Every entry that follows should be output again, word for word.
_ _ _
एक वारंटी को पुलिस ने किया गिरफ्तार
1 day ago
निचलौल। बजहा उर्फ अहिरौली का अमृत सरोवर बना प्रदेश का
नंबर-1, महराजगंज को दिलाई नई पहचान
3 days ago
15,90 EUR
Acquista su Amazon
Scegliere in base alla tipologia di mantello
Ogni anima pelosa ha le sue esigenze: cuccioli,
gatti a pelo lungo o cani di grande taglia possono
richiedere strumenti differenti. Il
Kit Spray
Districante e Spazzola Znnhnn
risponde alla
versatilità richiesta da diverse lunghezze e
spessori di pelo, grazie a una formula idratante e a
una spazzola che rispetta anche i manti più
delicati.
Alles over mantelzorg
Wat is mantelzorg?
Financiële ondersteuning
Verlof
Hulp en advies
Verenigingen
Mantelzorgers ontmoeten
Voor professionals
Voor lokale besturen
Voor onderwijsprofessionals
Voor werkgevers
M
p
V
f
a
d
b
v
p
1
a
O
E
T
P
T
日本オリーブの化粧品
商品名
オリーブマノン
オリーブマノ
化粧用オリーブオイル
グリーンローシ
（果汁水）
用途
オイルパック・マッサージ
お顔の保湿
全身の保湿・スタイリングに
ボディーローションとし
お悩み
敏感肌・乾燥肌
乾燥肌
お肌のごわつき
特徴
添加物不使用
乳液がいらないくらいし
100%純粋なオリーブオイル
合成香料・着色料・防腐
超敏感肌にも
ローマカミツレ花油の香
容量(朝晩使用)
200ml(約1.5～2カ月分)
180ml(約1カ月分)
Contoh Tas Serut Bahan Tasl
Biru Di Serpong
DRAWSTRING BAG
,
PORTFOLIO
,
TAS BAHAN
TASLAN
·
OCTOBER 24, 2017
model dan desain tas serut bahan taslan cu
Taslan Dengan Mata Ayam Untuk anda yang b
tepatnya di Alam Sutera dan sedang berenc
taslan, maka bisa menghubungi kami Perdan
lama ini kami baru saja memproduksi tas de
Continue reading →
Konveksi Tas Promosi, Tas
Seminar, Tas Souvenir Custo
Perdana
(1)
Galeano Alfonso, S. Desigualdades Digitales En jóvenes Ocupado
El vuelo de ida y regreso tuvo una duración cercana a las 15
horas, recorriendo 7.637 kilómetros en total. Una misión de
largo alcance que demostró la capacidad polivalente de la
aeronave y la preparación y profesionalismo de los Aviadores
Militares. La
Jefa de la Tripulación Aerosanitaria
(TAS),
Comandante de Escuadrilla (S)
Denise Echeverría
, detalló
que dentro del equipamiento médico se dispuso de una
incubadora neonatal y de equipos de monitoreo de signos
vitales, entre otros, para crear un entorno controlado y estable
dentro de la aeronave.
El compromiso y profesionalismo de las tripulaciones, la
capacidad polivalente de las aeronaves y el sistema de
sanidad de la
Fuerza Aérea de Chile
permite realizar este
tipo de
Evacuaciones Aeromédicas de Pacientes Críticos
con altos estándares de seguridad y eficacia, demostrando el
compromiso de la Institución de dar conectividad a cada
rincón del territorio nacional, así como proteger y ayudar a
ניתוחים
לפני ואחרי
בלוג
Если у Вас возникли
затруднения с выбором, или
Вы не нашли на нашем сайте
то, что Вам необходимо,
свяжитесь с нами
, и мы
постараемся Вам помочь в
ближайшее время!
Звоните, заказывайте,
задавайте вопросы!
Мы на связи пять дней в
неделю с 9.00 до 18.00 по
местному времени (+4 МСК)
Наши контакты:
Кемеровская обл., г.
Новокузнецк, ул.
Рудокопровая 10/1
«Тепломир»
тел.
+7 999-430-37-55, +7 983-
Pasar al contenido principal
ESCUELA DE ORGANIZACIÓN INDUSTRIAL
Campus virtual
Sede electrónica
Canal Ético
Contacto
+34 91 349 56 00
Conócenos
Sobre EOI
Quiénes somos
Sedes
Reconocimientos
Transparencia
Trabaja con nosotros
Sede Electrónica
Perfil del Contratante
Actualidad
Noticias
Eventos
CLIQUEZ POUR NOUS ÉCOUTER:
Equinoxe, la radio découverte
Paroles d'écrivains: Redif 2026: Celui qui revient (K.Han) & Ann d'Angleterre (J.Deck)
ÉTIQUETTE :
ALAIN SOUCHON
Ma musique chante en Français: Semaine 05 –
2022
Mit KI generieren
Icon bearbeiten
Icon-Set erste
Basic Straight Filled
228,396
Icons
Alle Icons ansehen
_ _ _
Task result:
एक वारंटी को पुलिस ने किया गिरफ्तार
1 day ago
निचलौल। बजहा उर्फ अहिरौली का अमृत सरोवर बना प्रदेश का
नंबर-1, महराजगंज को दिलाई नई पहचान
3 days ago
15,90 EUR
Acquista su Amazon
Scegliere in base alla tipologia di mantello
Ogni anima pelosa ha le sue esigenze: cuccioli,
gatti a pelo lungo o cani di grande taglia possono
richiedere strumenti differenti. Il
Kit Spray
Districante e Spazzola Znnhnn
risponde alla
versatilità richiesta da diverse lunghezze e
spessori di pelo, grazie a una formula idratante e a
una spazzola che rispetta anche i manti più
delicati.
Alles over mantelzorg
Wat is mantelzorg?
Financiële ondersteuning
Verlof
Hulp en advies
Verenigingen
Mantelzorgers ontmoeten
Voor professionals
Voor lokale besturen
Voor onderwijsprofessionals
Voor werkgevers
M
p
V
f
a
d
b
v
p
1
a
O
E
T
P
T
日本オリーブの化粧品
商品名
オリーブマノン
オリーブマノ
化粧用オリーブオイル
グリーンローシ
（果汁水）
用途
オイルパック・マッサージ
お顔の保湿
全身の保湿・スタイリングに
ボディーローションとし
お悩み
敏感肌・乾燥肌
乾燥肌
お肌のごわつき
特徴
添加物不使用
乳液がいらないくらいし
100%純粋なオリーブオイル
合成香料・着色料・防腐
超敏感肌にも
ローマカミツレ花油の香
容量(朝晩使用)
200ml(約1.5～2カ月分)
180ml(約1カ月分)
Contoh Tas Serut Bahan Tasl
Biru Di Serpong
DRAWSTRING BAG
,
PORTFOLIO
,
TAS BAHAN
TASLAN
·
OCTOBER 24, 2017
model dan desain tas serut bahan taslan cu
Taslan Dengan Mata Ayam Untuk anda yang b
tepatnya di Alam Sutera dan sedang berenc
taslan, maka bisa menghubungi kami Perdan
lama ini kami baru saja memproduksi tas de
Continue reading →
Konveksi Tas Promosi, Tas
Seminar, Tas Souvenir Custo
Perdana
(1)
Galeano Alfonso, S. Desigualdades Digitales En jóvenes Ocupado
El vuelo de ida y regreso tuvo una duración cercana a las 15
horas, recorriendo 7.637 kilómetros en total. Una misión de
largo alcance que demostró la capacidad polivalente de la
aeronave y la preparación y profesionalismo de los Aviadores
Militares. La
Jefa de la Tripulación Aerosanitaria
(TAS),
Comandante de Escuadrilla (S)
Denise Echeverría
, detalló
que dentro del equipamiento médico se dispuso de una
incubadora neonatal y de equipos de monitoreo de signos
vitales, entre otros, para crear un entorno controlado y estable
dentro de la aeronave.
El compromiso y profesionalismo de las tripulaciones, la
capacidad polivalente de las aeronaves y el sistema de
sanidad de la
Fuerza Aérea de Chile
permite realizar este
tipo de
Evacuaciones Aeromédicas de Pacientes Críticos
con altos estándares de seguridad y eficacia, demostrando el
compromiso de la Institución de dar conectividad a cada
rincón del territorio nacional, así como proteger y ayudar a
ניתוחים
לפני ואחרי
בלוג
Если у Вас возникли
затруднения с выбором, или
Вы не нашли на нашем сайте
то, что Вам необходимо,
свяжитесь с нами
, и мы
постараемся Вам помочь в
ближайшее время!
Звоните, заказывайте,
задавайте вопросы!
Мы на связи пять дней в
неделю с 9.00 до 18.00 по
местному времени (+4 МСК)
Наши контакты:
Кемеровская обл., г.
Новокузнецк, ул.
Рудокопровая 10/1
«Тепломир»
тел.
+7 999-430-37-55, +7 983-
Pasar al contenido principal
ESCUELA DE ORGANIZACIÓN INDUSTRIAL
Campus virtual
Sede electrónica
Canal Ético
Contacto
+34 91 349 56 00
Conócenos
Sobre EOI
Quiénes somos
Sedes
Reconocimientos
Transparencia
Trabaja con nosotros
Sede Electrónica
Perfil del Contratante
Actualidad
Noticias
Eventos
CLIQUEZ POUR NOUS ÉCOUTER:
Equinoxe, la radio découverte
Paroles d'écrivains: Redif 2026: Celui qui revient (K.Han) & Ann d'Angleterre (J.Deck)
ÉTIQUETTE :
ALAIN SOUCHON
Ma musique chante en Français: Semaine 05 –
2022
Mit KI generieren
Icon bearbeiten
Icon-Set erste
Basic Straight Filled
228,396
Icons
Alle Icons ansehen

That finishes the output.